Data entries

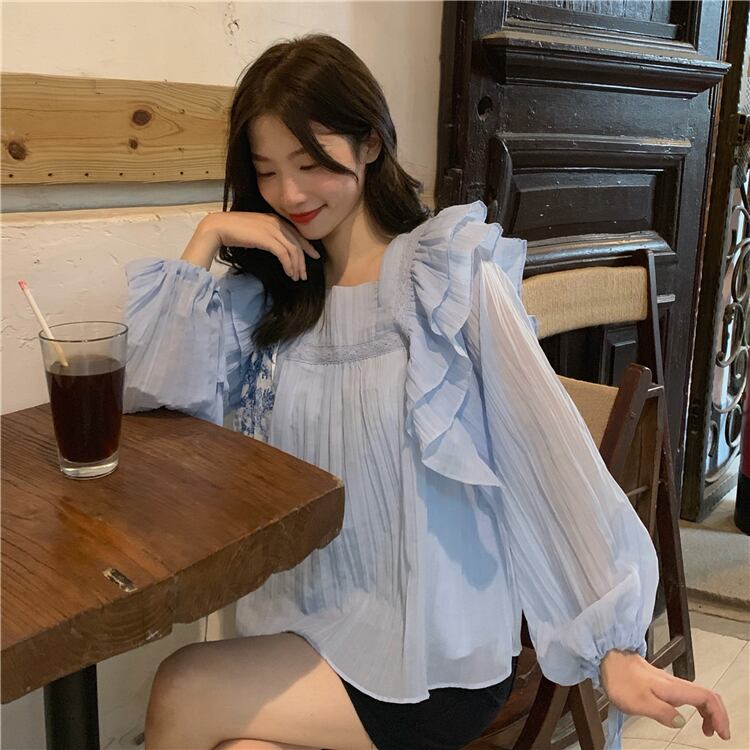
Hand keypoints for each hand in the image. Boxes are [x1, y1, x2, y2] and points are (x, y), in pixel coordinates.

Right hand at [203, 211, 320, 280]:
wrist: (218, 227)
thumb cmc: (233, 231)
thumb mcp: (255, 232)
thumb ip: (267, 236)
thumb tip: (275, 248)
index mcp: (274, 219)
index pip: (296, 234)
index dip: (307, 246)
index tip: (314, 256)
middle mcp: (276, 223)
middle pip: (297, 243)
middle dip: (303, 260)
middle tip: (304, 275)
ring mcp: (272, 230)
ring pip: (293, 250)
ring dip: (297, 266)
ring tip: (297, 277)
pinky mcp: (267, 239)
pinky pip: (284, 254)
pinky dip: (289, 265)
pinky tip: (289, 273)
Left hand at [600, 649, 730, 739]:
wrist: (605, 657)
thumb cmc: (620, 680)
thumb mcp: (640, 702)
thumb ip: (663, 713)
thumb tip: (682, 722)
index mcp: (673, 687)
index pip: (707, 698)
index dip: (719, 715)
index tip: (722, 734)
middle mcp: (673, 683)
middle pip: (706, 695)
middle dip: (717, 715)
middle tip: (717, 734)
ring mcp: (666, 681)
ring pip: (696, 694)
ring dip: (707, 711)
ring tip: (706, 728)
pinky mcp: (657, 682)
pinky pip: (684, 693)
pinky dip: (694, 706)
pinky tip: (684, 714)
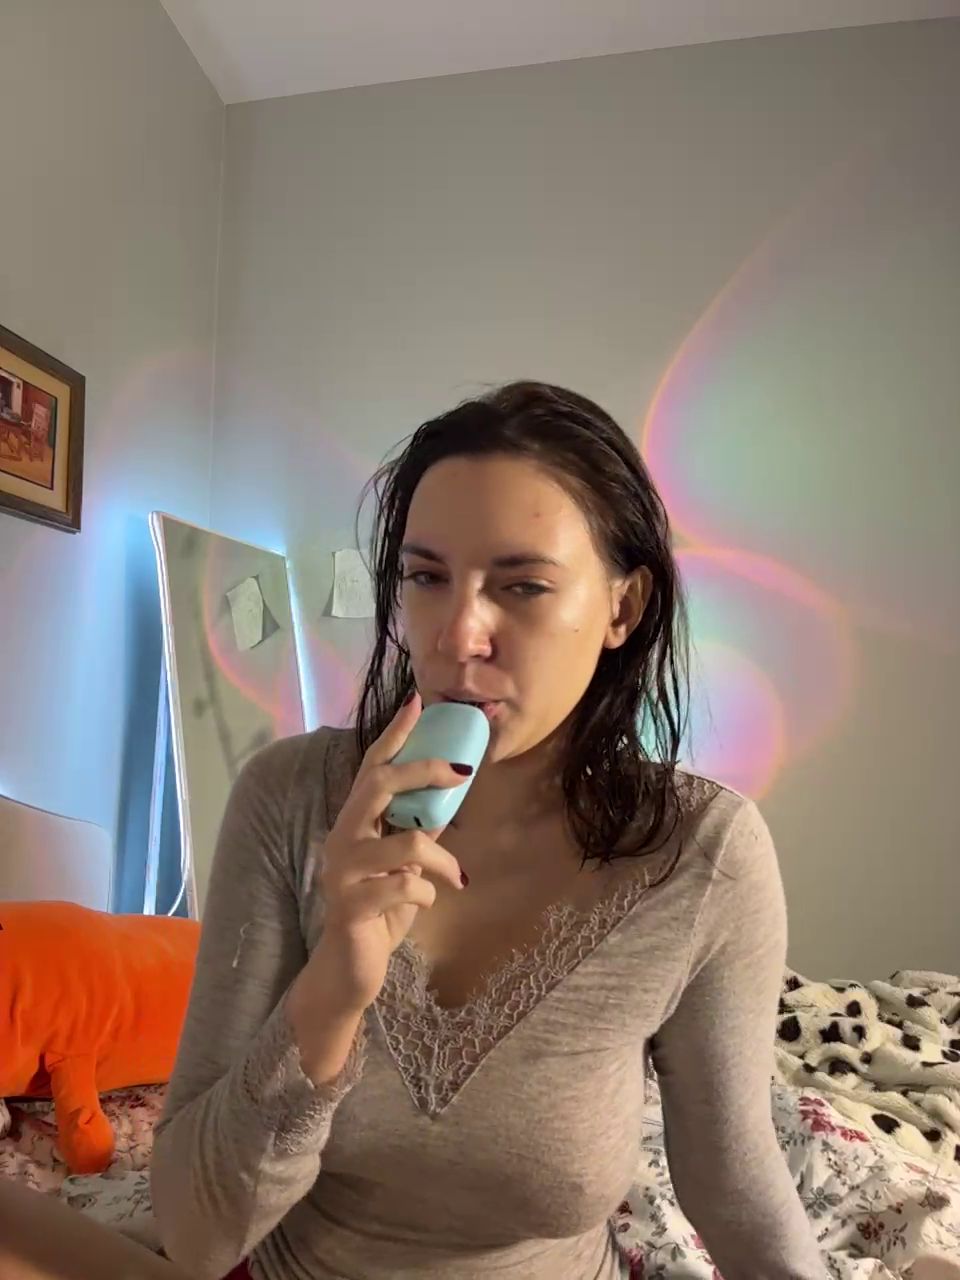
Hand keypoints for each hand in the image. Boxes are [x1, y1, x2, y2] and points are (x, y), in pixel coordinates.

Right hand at [295, 693, 466, 1017]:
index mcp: (355, 824)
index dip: (394, 735)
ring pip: (408, 843)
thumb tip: (449, 794)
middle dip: (423, 771)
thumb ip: (417, 830)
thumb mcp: (403, 865)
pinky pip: (407, 886)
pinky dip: (427, 893)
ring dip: (442, 861)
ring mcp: (343, 872)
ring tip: (454, 878)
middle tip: (459, 771)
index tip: (417, 702)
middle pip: (379, 785)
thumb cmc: (379, 912)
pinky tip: (423, 903)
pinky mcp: (352, 906)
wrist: (349, 971)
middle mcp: (342, 838)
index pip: (372, 768)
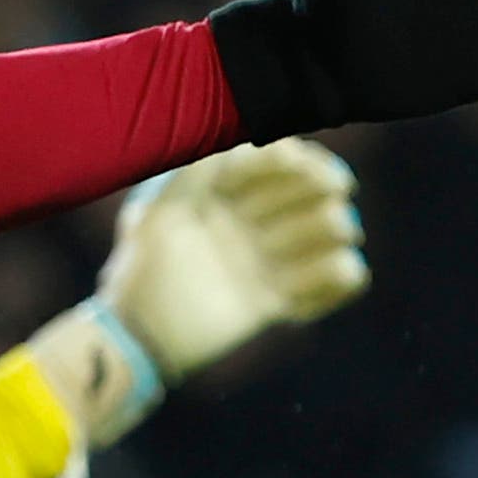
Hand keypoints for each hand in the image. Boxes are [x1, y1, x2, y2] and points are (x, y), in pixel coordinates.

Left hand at [101, 142, 369, 378]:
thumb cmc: (141, 269)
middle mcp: (247, 223)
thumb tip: (234, 141)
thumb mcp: (157, 214)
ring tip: (336, 233)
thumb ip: (193, 174)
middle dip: (322, 186)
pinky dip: (339, 278)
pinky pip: (329, 282)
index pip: (271, 165)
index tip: (300, 159)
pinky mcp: (274, 300)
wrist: (138, 336)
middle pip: (306, 193)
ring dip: (332, 228)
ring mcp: (263, 261)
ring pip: (325, 232)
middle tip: (336, 188)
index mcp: (219, 196)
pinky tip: (336, 273)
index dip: (292, 158)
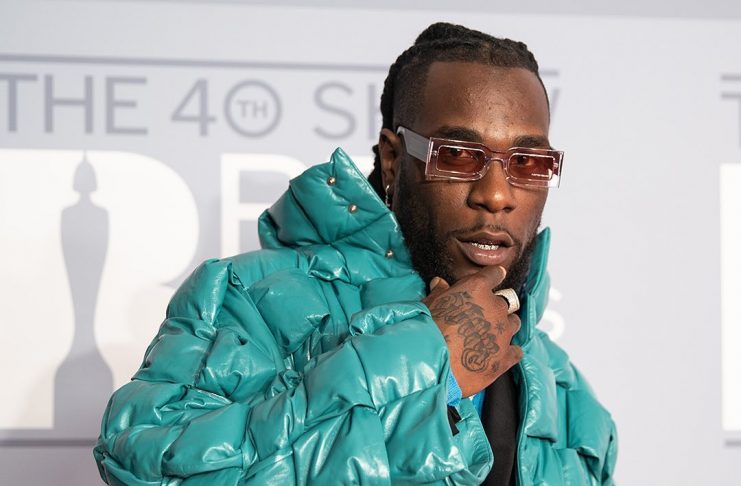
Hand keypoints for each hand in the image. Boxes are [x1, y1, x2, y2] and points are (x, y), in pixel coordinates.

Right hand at [422, 265, 522, 397]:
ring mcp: (502, 332)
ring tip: (490, 335)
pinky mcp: (504, 357)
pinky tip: (498, 354)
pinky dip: (509, 351)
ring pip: (514, 323)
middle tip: (482, 316)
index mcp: (478, 288)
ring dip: (504, 327)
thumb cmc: (427, 327)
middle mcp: (495, 307)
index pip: (494, 274)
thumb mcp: (430, 303)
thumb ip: (439, 292)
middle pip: (506, 302)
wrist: (431, 359)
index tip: (495, 276)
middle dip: (496, 307)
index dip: (494, 275)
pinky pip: (516, 351)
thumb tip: (439, 283)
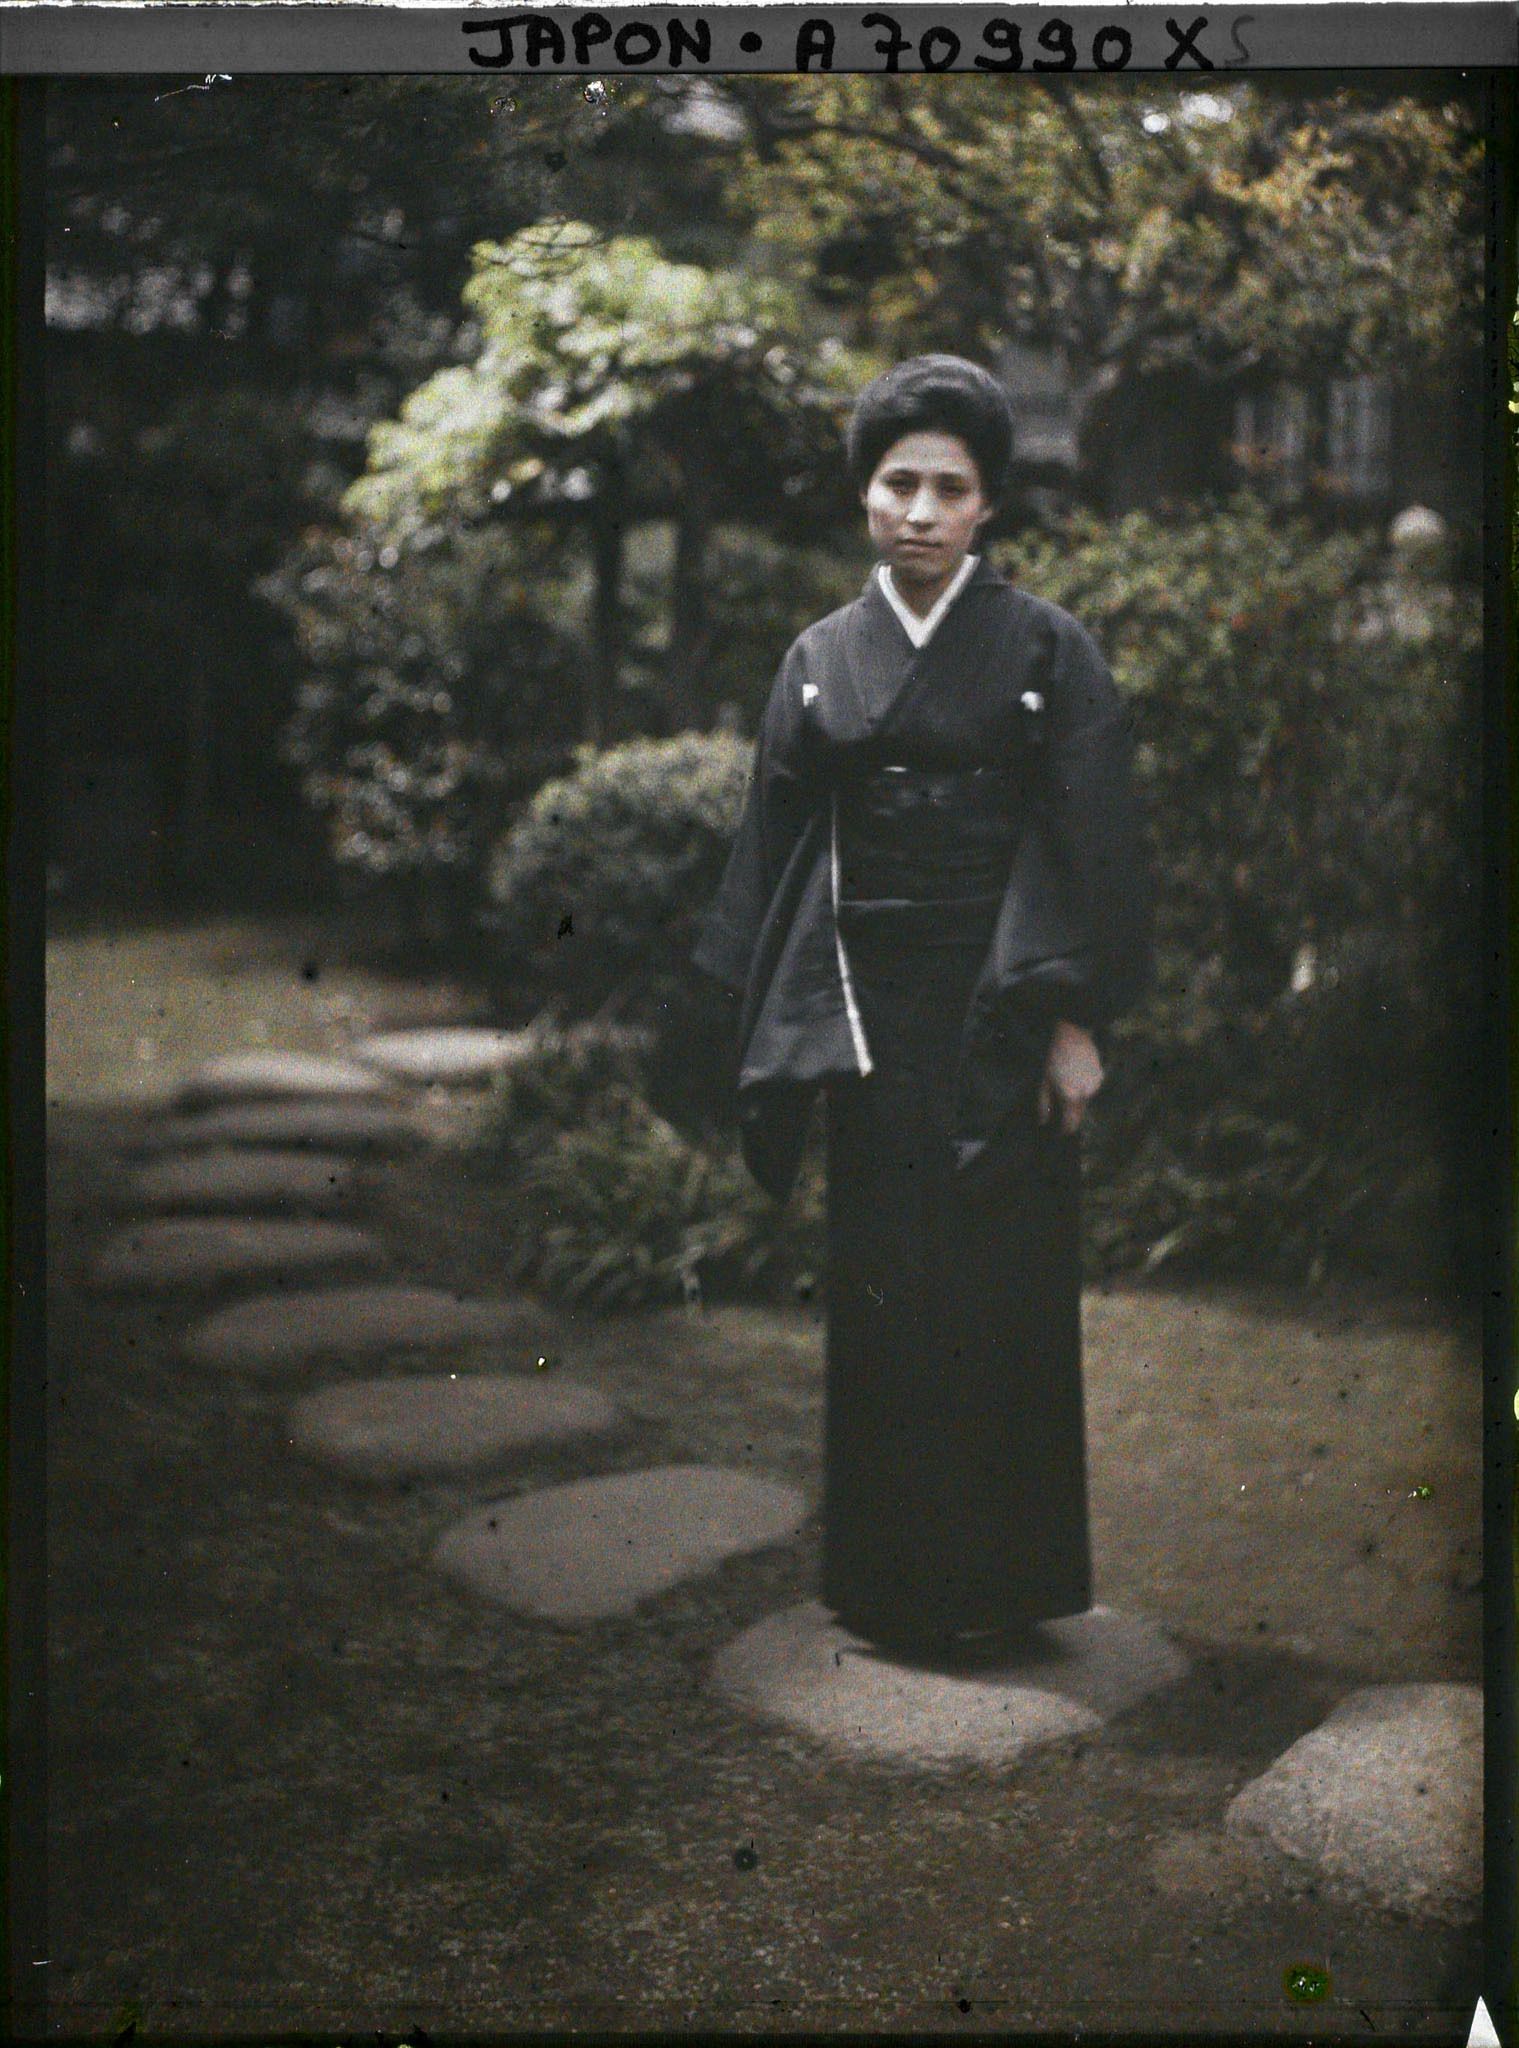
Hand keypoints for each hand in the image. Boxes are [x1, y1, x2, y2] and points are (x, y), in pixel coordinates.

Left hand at [1038, 1020, 1103, 1135]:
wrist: (1073, 1036)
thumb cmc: (1054, 1058)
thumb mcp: (1044, 1081)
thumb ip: (1043, 1103)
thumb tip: (1042, 1121)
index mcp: (1070, 1097)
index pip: (1070, 1123)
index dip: (1065, 1130)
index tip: (1059, 1133)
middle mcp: (1085, 1094)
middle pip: (1079, 1114)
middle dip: (1071, 1118)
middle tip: (1061, 1118)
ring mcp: (1095, 1086)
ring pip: (1085, 1102)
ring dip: (1077, 1102)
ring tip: (1066, 1089)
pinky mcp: (1100, 1078)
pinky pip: (1090, 1090)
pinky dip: (1083, 1090)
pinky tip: (1076, 1078)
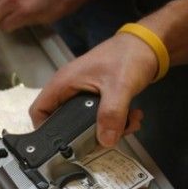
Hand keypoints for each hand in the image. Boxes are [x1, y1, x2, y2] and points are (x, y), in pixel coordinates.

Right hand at [30, 33, 158, 146]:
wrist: (148, 44)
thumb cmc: (127, 57)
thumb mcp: (119, 87)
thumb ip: (111, 114)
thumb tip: (105, 141)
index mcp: (63, 83)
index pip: (38, 110)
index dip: (43, 130)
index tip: (60, 144)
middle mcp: (69, 89)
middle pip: (62, 121)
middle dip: (84, 134)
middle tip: (104, 138)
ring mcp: (83, 92)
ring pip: (84, 121)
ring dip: (106, 128)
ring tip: (127, 125)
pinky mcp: (98, 95)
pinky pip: (99, 115)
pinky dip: (116, 120)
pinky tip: (133, 116)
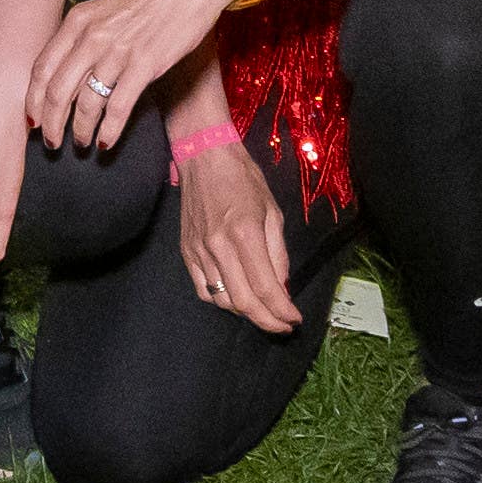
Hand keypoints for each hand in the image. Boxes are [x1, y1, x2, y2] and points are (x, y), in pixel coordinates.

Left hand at [30, 0, 239, 152]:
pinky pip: (118, 107)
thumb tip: (64, 74)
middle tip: (51, 142)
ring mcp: (118, 51)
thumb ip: (81, 37)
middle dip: (51, 124)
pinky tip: (105, 142)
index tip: (31, 119)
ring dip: (81, 130)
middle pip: (58, 91)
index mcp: (77, 21)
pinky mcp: (145, 64)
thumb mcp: (102, 9)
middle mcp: (92, 36)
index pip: (42, 68)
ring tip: (81, 142)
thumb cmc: (147, 0)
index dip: (33, 99)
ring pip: (87, 103)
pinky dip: (109, 131)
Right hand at [172, 132, 297, 332]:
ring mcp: (199, 251)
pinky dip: (220, 301)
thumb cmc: (243, 178)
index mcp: (245, 234)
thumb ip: (278, 253)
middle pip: (243, 302)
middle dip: (267, 321)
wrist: (204, 156)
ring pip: (222, 300)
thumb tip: (282, 287)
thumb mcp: (272, 211)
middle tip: (282, 325)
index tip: (294, 320)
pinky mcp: (187, 252)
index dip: (282, 311)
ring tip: (262, 309)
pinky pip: (202, 290)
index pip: (266, 287)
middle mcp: (219, 247)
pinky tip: (234, 297)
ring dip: (245, 312)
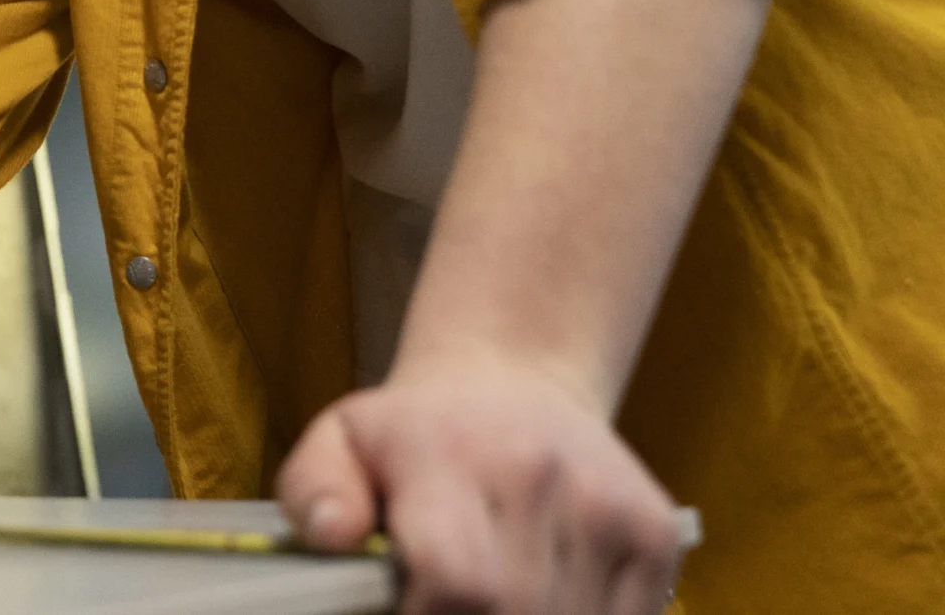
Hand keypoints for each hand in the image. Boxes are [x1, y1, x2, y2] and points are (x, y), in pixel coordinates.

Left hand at [276, 356, 684, 614]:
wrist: (512, 380)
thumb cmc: (412, 434)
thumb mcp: (338, 442)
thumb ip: (314, 492)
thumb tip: (332, 534)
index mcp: (449, 453)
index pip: (459, 581)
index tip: (406, 614)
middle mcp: (538, 473)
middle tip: (441, 604)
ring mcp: (607, 504)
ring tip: (488, 600)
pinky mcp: (657, 533)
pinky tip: (542, 598)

__TASK OBJECTIVE__
The answer must be every line of the data that holds the word "wrist".

__EXERCISE RESULT__
wrist: (218, 227)
wrist: (605, 657)
wrist: (349, 971)
wrist: (138, 336)
wrist: (431, 359)
wrist: (1073, 1036)
wrist: (148, 44)
wrist: (204, 156)
wrist: (512, 380)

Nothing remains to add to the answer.